The soul particles that Shakti has caught are known as devas. They travel through a cycle of endless manifestation. Once the source has divided itself to become Shiva and Shakti, these two energies then come together to form what, from a human perspective, are the 'coarsest' type of things: planets, and all structures made of minerals, such as mountains, deserts, stone, sand; the sun and everything that contains fire, warmth, and light, lightning or magma; the atmosphere and all gaseous aspects of the universe; oceans, and all bodies of water including lakes, rivers, clouds, rain, snow and ice; and finally ether, the invisible world of ideas and formative impulses. Everything is loved and everything is sacred. Shiva and Shakti are everywhere, manifesting as different forms.
Having separated from Brahma, souls evolve as individuals in this ultimate play of energies. Yet even at the beginning there is an impulse and attempt to return to unity.
It is this endeavour by Shiva and Shakti to melt into each other and become one that brings into being the second phase of this cosmic dance. Shiva and Shakti come closer to one another and Shiva is no longer pure consciousness, but shows himself as emotions like longing, fear, sadness, happiness and desire. Shakti is no longer pure form, becoming a changing, striving and reproductive substance. Soul reaches the plant kingdom - the emotional kingdom.
Along with the famous experiments of connecting plants to lie detectors,* the phenomenal success of Bach Flower Remedies is further evidence of the sensitivity and emotional life of plants. The view of Dr Bach was that every plant, and therefore tree, strongly embodies one particular emotion. He said, for example, that the signature energy of the trembling aspen tree is great sensitivity and premonition; while the thick and dark ceiling of leaves that is the horse chestnut is the embodiment of a protective, yet also slightly oppressive form of love.

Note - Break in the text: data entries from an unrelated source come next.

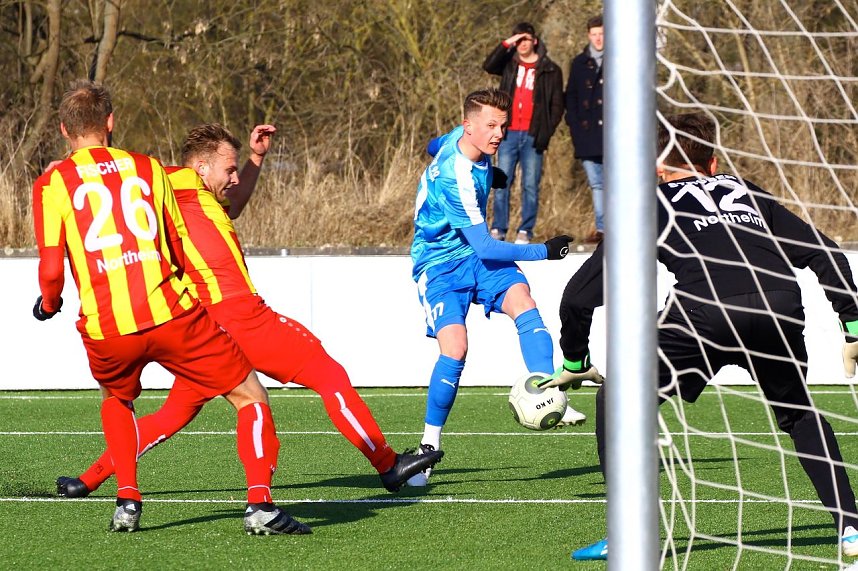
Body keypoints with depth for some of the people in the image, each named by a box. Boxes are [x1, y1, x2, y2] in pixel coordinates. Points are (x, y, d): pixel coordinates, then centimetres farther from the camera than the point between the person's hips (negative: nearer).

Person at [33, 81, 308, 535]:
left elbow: (51, 270, 0)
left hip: (105, 328, 1)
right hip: (171, 312, -1)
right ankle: (260, 504, -7)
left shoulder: (51, 185, 6)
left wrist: (48, 305, 21)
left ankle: (127, 499, 19)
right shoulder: (148, 169, 11)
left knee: (117, 399, 34)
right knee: (250, 397, 10)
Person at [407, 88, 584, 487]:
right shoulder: (457, 177, -28)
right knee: (454, 348, -24)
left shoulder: (460, 139, -1)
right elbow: (486, 247, -27)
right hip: (440, 264, -8)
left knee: (524, 305, -22)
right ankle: (429, 446, -8)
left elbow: (435, 146, 26)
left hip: (476, 253, 8)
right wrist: (545, 252, -23)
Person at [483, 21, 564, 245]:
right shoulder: (509, 64, 12)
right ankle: (498, 229, 5)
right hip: (509, 134, 2)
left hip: (533, 135, -2)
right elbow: (489, 66, -8)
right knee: (502, 183, 0)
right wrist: (506, 44, -13)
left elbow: (557, 105, 3)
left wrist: (547, 132, -8)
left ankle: (525, 231, 4)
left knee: (530, 185, -1)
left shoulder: (550, 70, 4)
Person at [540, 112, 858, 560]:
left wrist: (574, 363, 39)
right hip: (781, 310, 3)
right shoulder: (747, 193, 33)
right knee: (800, 415, 30)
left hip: (707, 312, -3)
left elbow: (580, 293, 26)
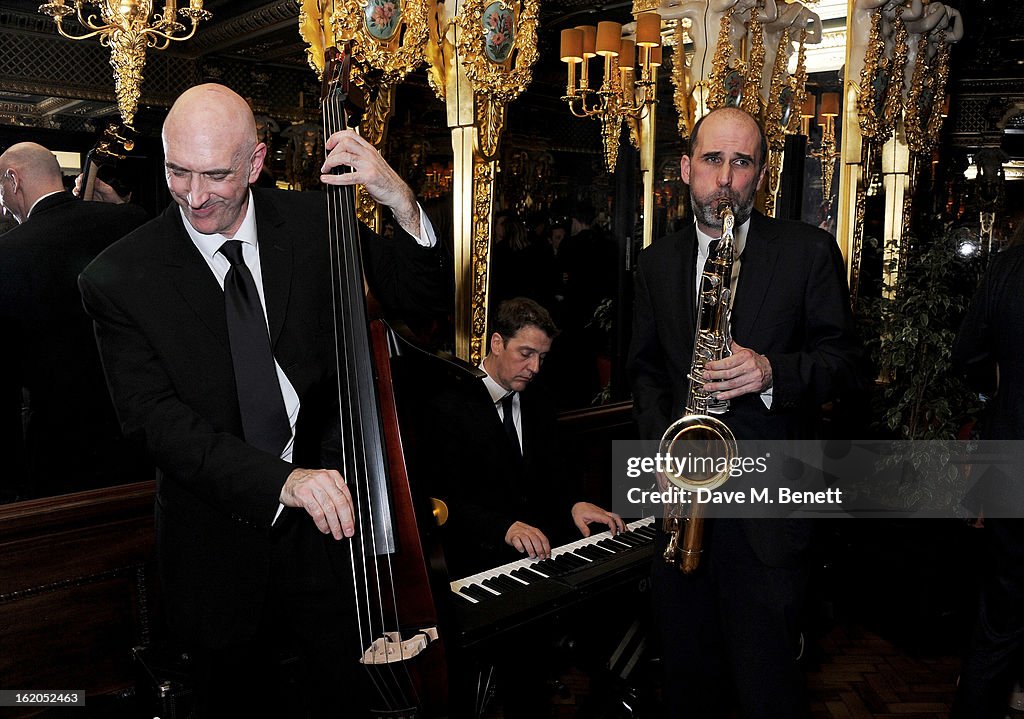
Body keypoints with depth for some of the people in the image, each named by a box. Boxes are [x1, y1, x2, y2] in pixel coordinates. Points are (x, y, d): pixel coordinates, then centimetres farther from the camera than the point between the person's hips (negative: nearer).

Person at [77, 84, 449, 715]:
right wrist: (280, 479, -30)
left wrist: (403, 204, -21)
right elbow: (155, 417, -16)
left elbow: (425, 297, -2)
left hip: (332, 521, 1)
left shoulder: (312, 222, -5)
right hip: (220, 540, 0)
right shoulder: (119, 277, -9)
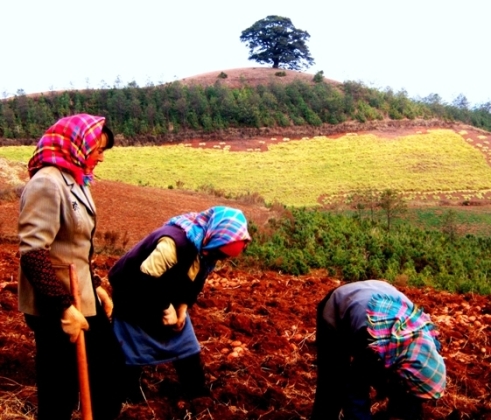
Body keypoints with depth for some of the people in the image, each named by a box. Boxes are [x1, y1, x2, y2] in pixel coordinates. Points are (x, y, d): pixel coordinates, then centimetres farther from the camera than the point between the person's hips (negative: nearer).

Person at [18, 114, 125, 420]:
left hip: (82, 299, 9)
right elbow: (33, 253, -25)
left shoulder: (74, 180, 9)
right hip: (57, 309, -9)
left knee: (110, 363, 21)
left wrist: (96, 286, 15)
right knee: (60, 391, 5)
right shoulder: (47, 182, -20)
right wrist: (63, 307, -25)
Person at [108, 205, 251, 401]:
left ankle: (197, 394, 25)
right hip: (134, 298, -7)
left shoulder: (205, 246, -10)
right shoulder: (175, 242, -38)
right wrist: (166, 309, -23)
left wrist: (182, 308, -7)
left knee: (187, 346, 11)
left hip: (168, 298, 8)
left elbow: (193, 282, 4)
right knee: (132, 352, 7)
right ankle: (128, 395, 27)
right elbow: (145, 281, -34)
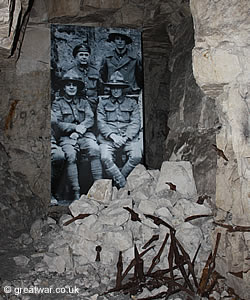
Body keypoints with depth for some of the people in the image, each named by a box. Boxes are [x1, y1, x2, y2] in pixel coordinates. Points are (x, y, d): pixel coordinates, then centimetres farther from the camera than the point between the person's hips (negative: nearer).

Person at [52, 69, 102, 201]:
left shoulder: (84, 102, 21)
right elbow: (57, 124, 0)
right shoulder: (57, 104, 13)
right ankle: (76, 192, -28)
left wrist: (79, 130, -11)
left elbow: (90, 119, 7)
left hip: (84, 135, 2)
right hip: (66, 137, -1)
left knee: (95, 149, -29)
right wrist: (75, 127, -13)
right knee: (70, 155, -31)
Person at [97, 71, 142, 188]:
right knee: (105, 158, -30)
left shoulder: (132, 103, 17)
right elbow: (101, 123, 6)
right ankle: (124, 185, -17)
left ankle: (117, 179, -6)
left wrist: (125, 137, -11)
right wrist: (113, 136, -12)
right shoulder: (103, 103, 17)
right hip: (108, 138, 0)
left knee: (136, 156, -28)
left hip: (128, 137, 1)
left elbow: (135, 123, 6)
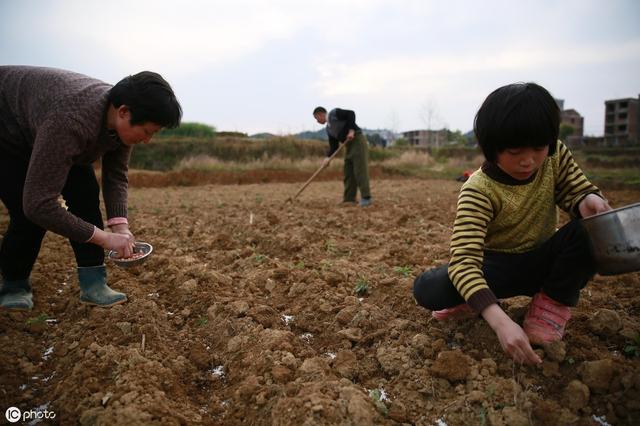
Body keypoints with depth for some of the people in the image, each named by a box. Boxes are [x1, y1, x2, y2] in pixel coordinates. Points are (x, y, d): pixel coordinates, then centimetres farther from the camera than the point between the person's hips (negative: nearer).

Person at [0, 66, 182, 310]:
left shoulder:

The positive effects of Bach Flower Remedies experienced by countless people prove the depth of his understanding, and speak volumes for the powerful interrelationship between plants and emotions.
* A good introduction is The Secret Life of Plants by Peter Tompkins and Christopher Bird.
As people, we can also have first-hand experiences of the emotional life of plants. The mere presence of a plant or tree can strengthen or even trigger a depth of feeling, which we may not have discovered otherwise.
Above all, trees can help us to commune with the deepest levels within us, bringing us to a complete unfolding of our consciousness, which has always been the specific concern of Yoga.